The main point of the CJEU's judgment was that parties may use class headings to identify the goods and services, provided they are clear and precise.  However, the CJEU went further and appears to have answered a question it was not asked, possibly in an attempt to accommodate OHIM's previous policy set out in Communication No. 4/03.  In doing so this has created further problems, such as how to interpret historic applications.  Neither does the publication by OHIM of Communication No. 2/12 the day after the judgment help matters. 

The position remains unclear and the parties are no doubt considering their position carefully. If CIPA considers that the policy adopted by the OHIM in Communication No. 2/12 is contrary to EU law, that may lead to a complaint to the European Commission.  It will likely take years for another suitable set of facts to arise and be referred to the CJEU.  Primary legislation may indeed be the only way to clarify precisely the extent of trade mark protection in many Community and European Union national trade mark registrations and applications.
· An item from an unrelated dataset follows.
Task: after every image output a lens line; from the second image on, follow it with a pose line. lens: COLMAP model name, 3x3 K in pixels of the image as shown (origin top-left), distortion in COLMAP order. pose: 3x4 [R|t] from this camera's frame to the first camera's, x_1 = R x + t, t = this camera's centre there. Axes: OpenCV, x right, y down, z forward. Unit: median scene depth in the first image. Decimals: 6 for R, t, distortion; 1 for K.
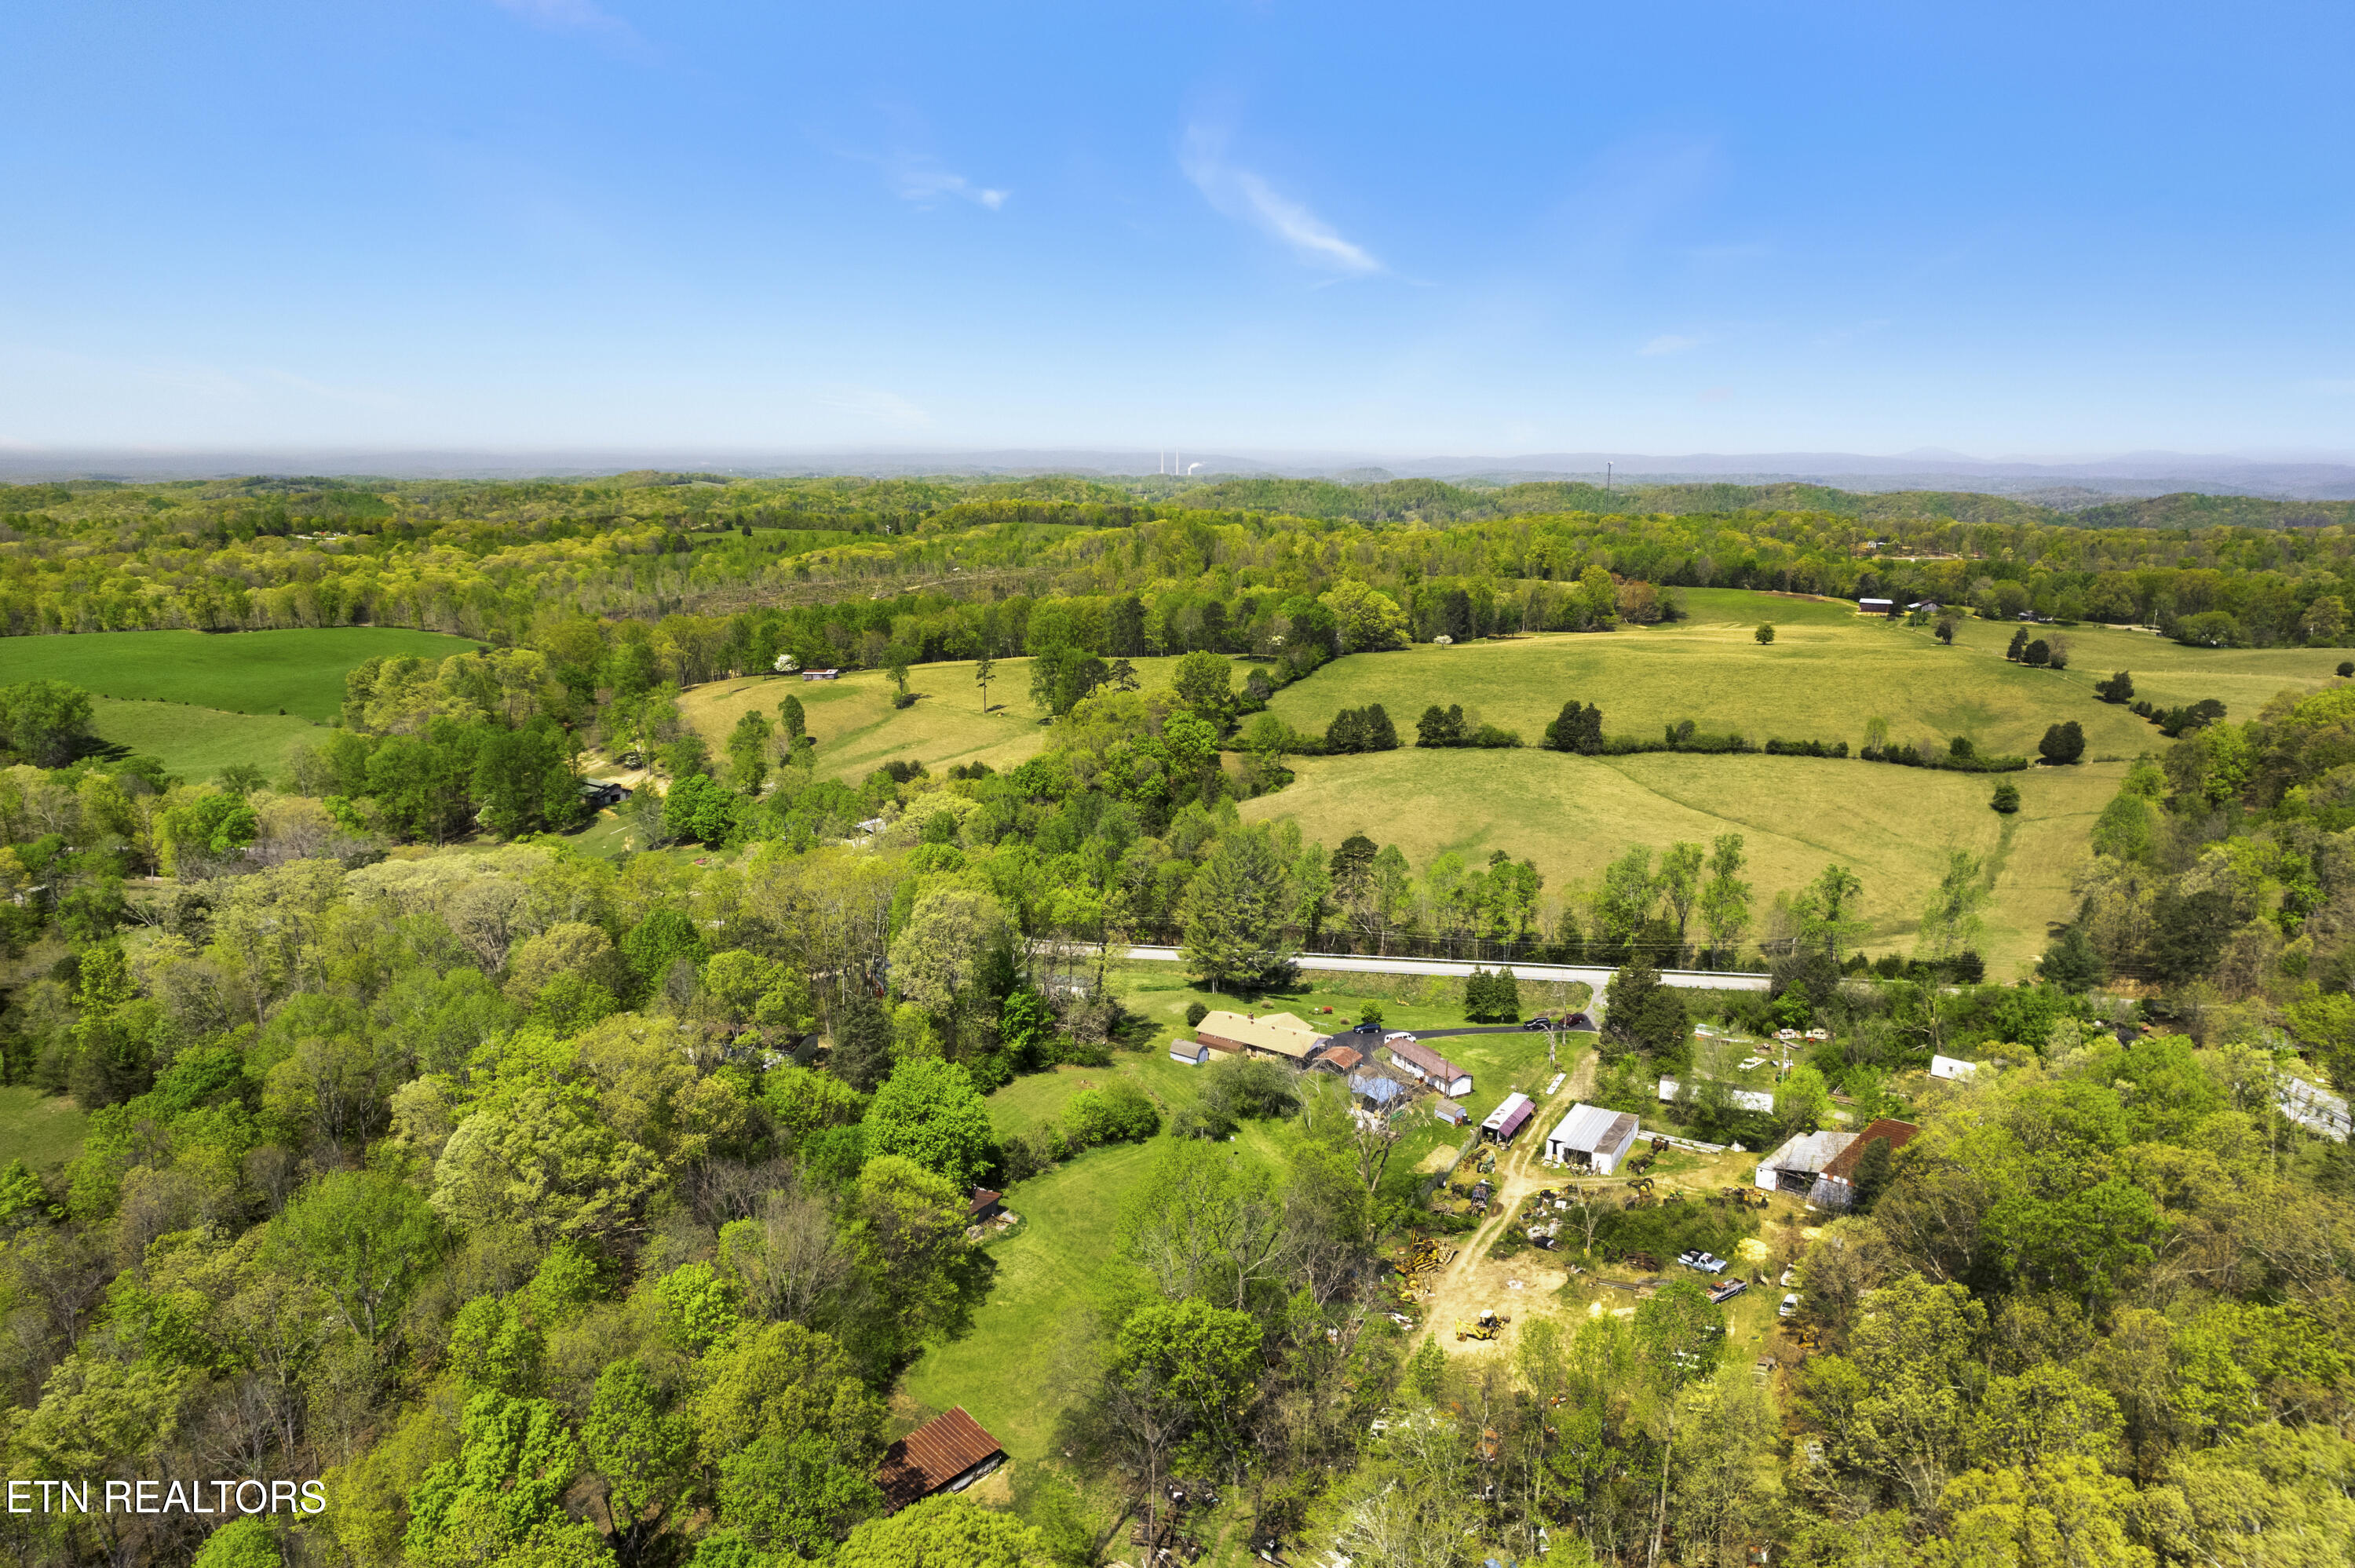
lens RADIAL K [[1520.0, 0, 1177.5], [0, 1520.0, 784.0], [0, 0, 1]] dist [-0.043201, -0.000113]
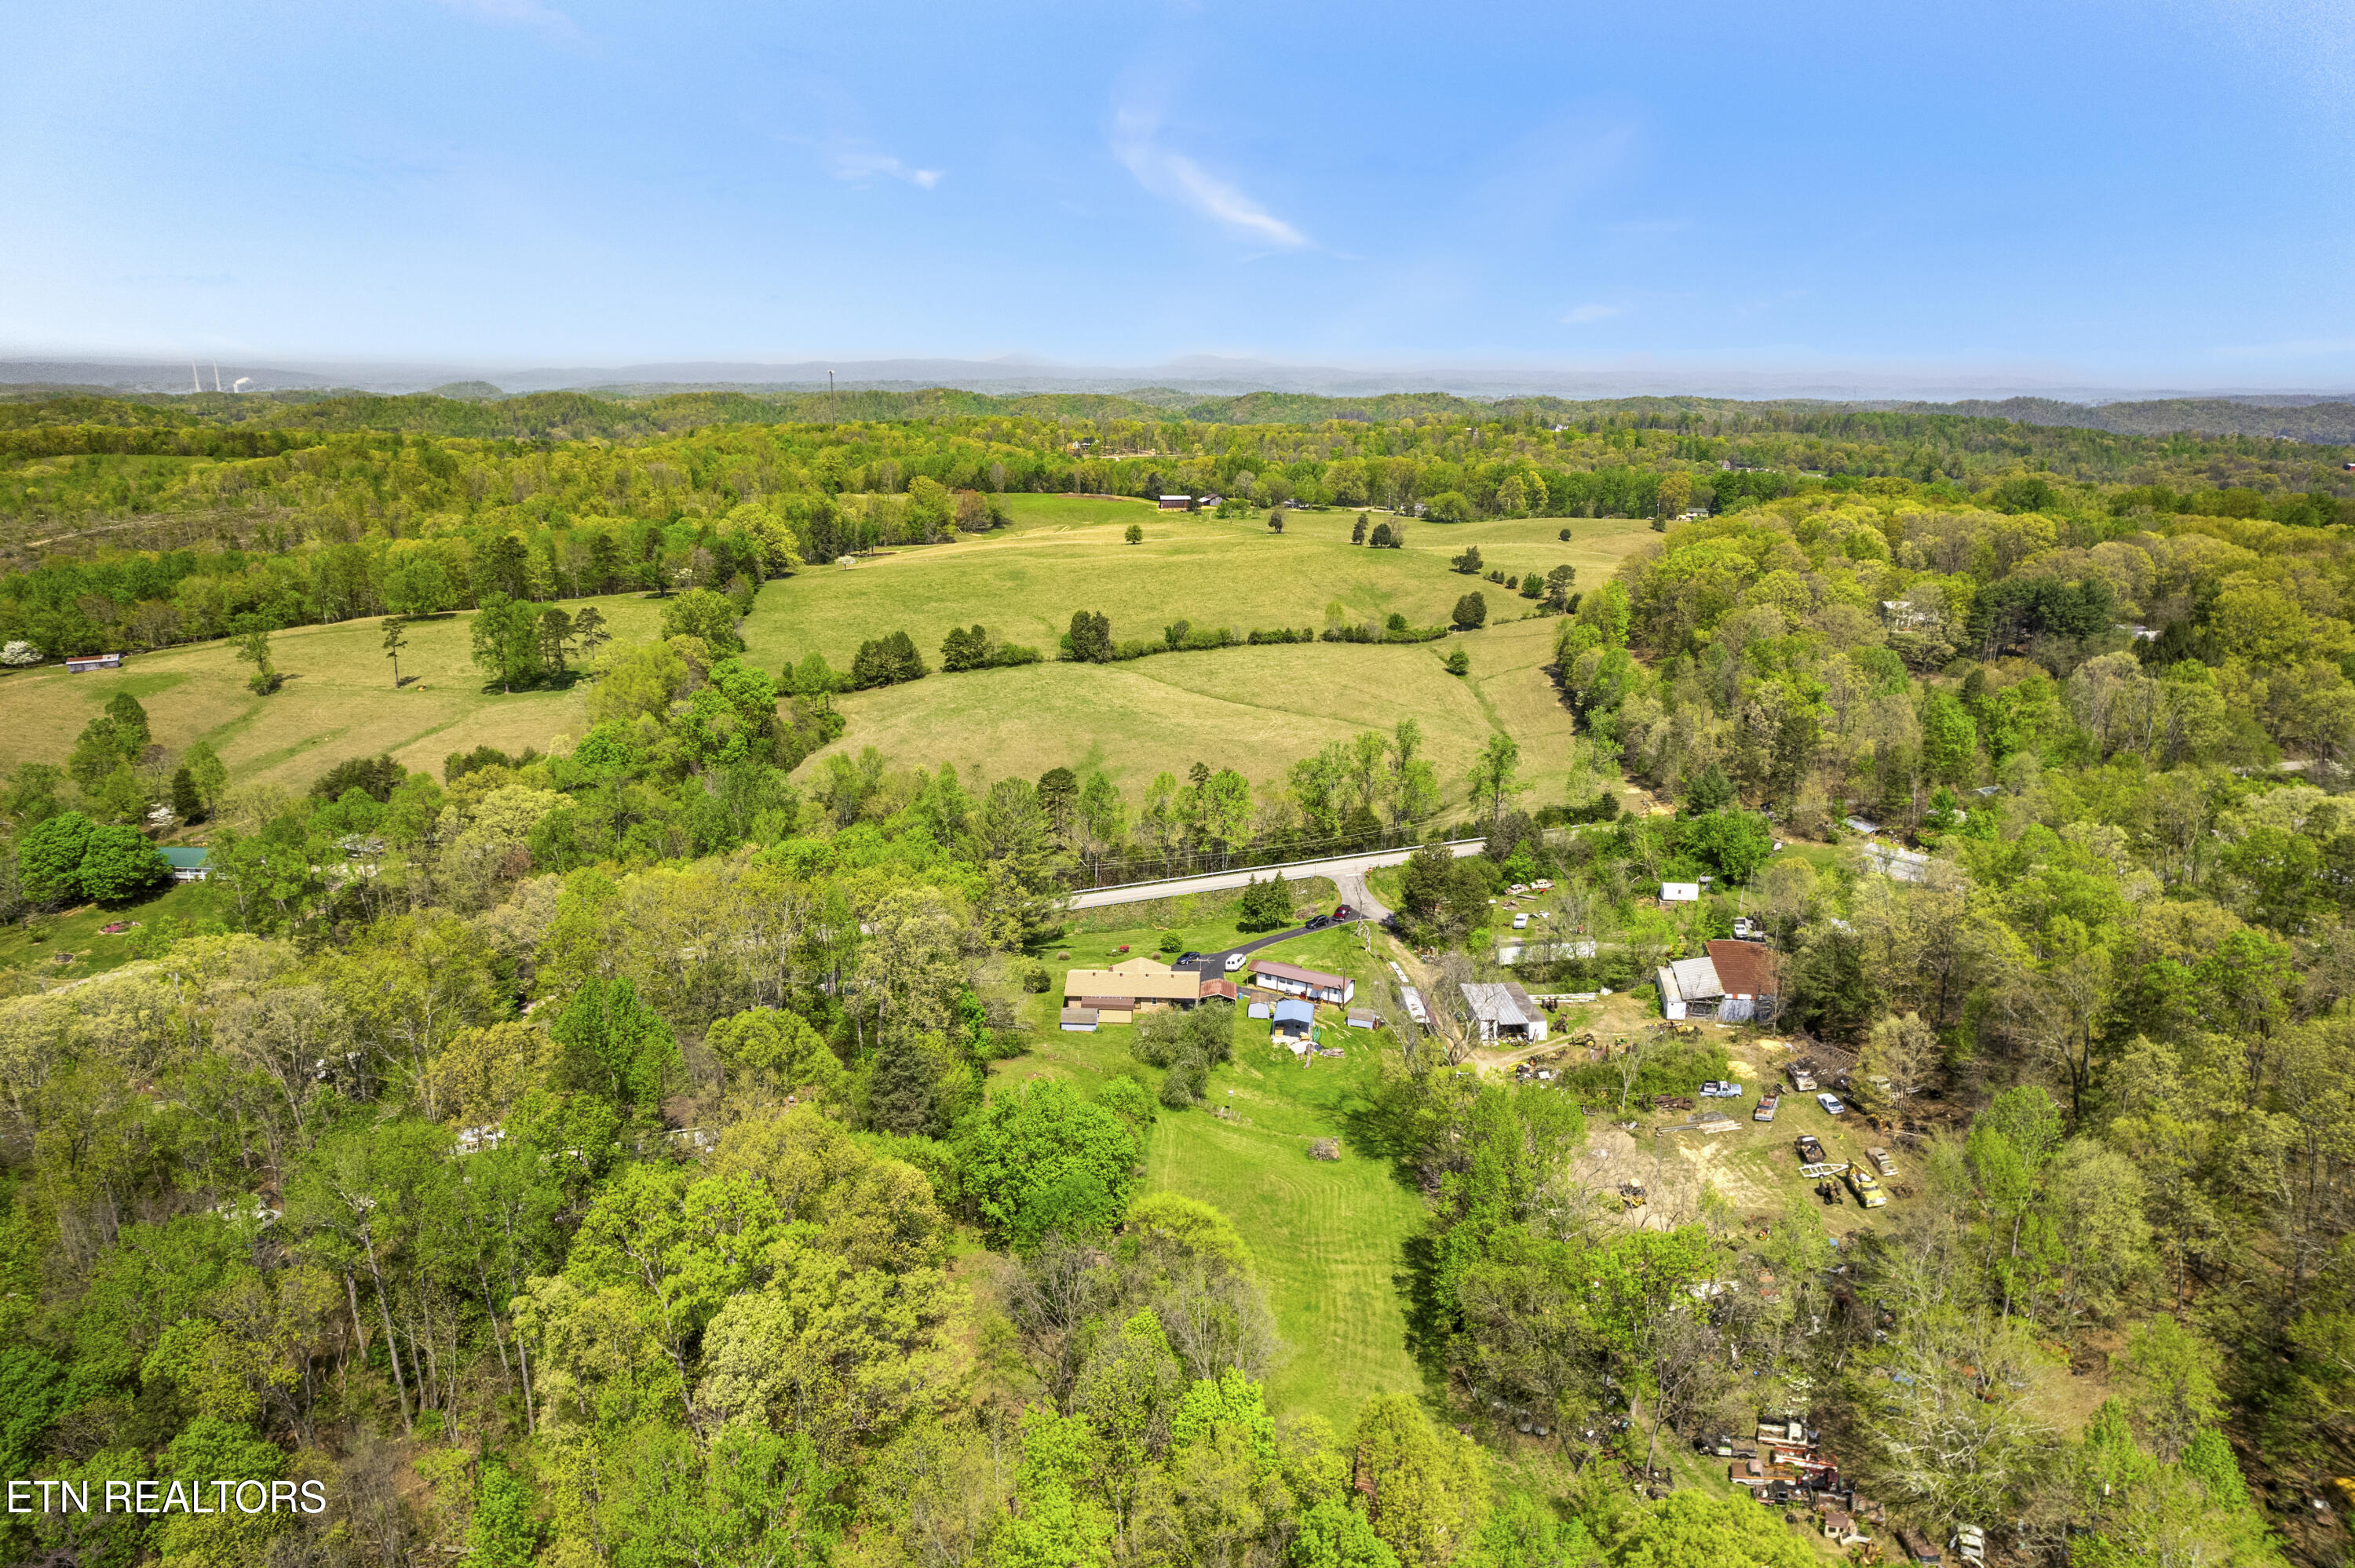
lens RADIAL K [[1530.5, 0, 1177.5], [0, 1530.5, 784.0], [0, 0, 1]] dist [-0.058742, 0.043708]
pose [[0.846017, -0.140359, 0.514349, -0.223972], [0.111388, 0.989967, 0.086933, -0.022271], [-0.521391, -0.016255, 0.853163, 0.098308]]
All of this commotion piqued this Kat's curiosity: if we can now find, for free, in a matter of seconds almost any online document in the world in any language, from just about anywhere in the world, where is the continued justification for the Nice classification system at all?  Tremendous resources are being applied, potentially fruitlessly, to clarify the technical issue of trade marks classification.  Surely there ought to also be at least some objective consideration as to whether there is an alternative system which might work just as well.
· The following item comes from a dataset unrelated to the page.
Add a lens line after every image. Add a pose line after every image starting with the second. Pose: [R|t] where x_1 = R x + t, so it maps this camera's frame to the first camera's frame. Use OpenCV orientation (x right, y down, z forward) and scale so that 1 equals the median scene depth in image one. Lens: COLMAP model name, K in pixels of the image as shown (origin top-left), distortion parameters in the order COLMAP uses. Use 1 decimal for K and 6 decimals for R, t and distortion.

Those countries which have not adopted the Nice classification system seem to manage (Canada springs to mind).  By precluding disputes over classification, it even has a comparative advantage which should be seized upon in these straitened economic times.  The resources saved could be invested in developing more sophisticated and universal search and taxonomy software. After all, these issues are what the original Nice classification system aimed to resolve in the first place, albeit in an analogue rather than digital world.

Trade mark law will always be subject to semantic squabbles and the means-what-it-says approach is most logical.  This Kat wonders whether now is the time to remove the rigid adherence to classification in trade mark applications and consider the alternatives presented by the exponential growth in computer processing power.  However unpalatable and sacrilegious it may seem, scrapping the requirement to follow the old Nice system and replacing it with a new technological one might well be a coup de grâce.

1 comment:

Anonymous said...

It is one thing to say that Canada seems to manage without Nice, but the fact of the matter is that that seems to grossly slow Canada's examination procedures. Nice is if nothing else a very useful means of (a) setting fees for applications (although the alternative pay-per-claim is always an option) and (b) knocking out irrelevant marks in pre-registration searches in the many countries in which relative examination is still conducted (noting that cross-class search lists narrow all the time at least in Australia).
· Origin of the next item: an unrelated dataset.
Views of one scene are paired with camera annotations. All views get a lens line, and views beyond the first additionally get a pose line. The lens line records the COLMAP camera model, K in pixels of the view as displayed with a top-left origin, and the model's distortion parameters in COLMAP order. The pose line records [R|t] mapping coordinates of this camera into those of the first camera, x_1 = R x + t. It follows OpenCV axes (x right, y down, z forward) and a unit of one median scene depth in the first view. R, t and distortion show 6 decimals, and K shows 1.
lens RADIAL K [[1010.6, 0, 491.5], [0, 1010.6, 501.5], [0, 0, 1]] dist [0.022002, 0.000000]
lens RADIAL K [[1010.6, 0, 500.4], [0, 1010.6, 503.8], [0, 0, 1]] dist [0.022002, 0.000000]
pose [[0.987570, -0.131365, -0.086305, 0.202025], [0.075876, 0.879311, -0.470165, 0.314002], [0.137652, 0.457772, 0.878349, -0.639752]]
There are certainly other ways of doing this but some form of taxonomy does streamline the processes above. Plus, expertise in classification is a fun skill to use :)

In my experience the real problem is not really Nice per se but the fact that every country examines formalities differently. In a Madrid you may face WIPO spec objections followed by national spec objections. There is no reason why Madrid member countries should be permitted to examine for formalities when WIPO already does so.

In broad spec countries such as Australia, the usual approach is to include as much of the class heading as is relevant and then the specific goods/services of interest, by way of protection in the event of a future partial non-use removal claim.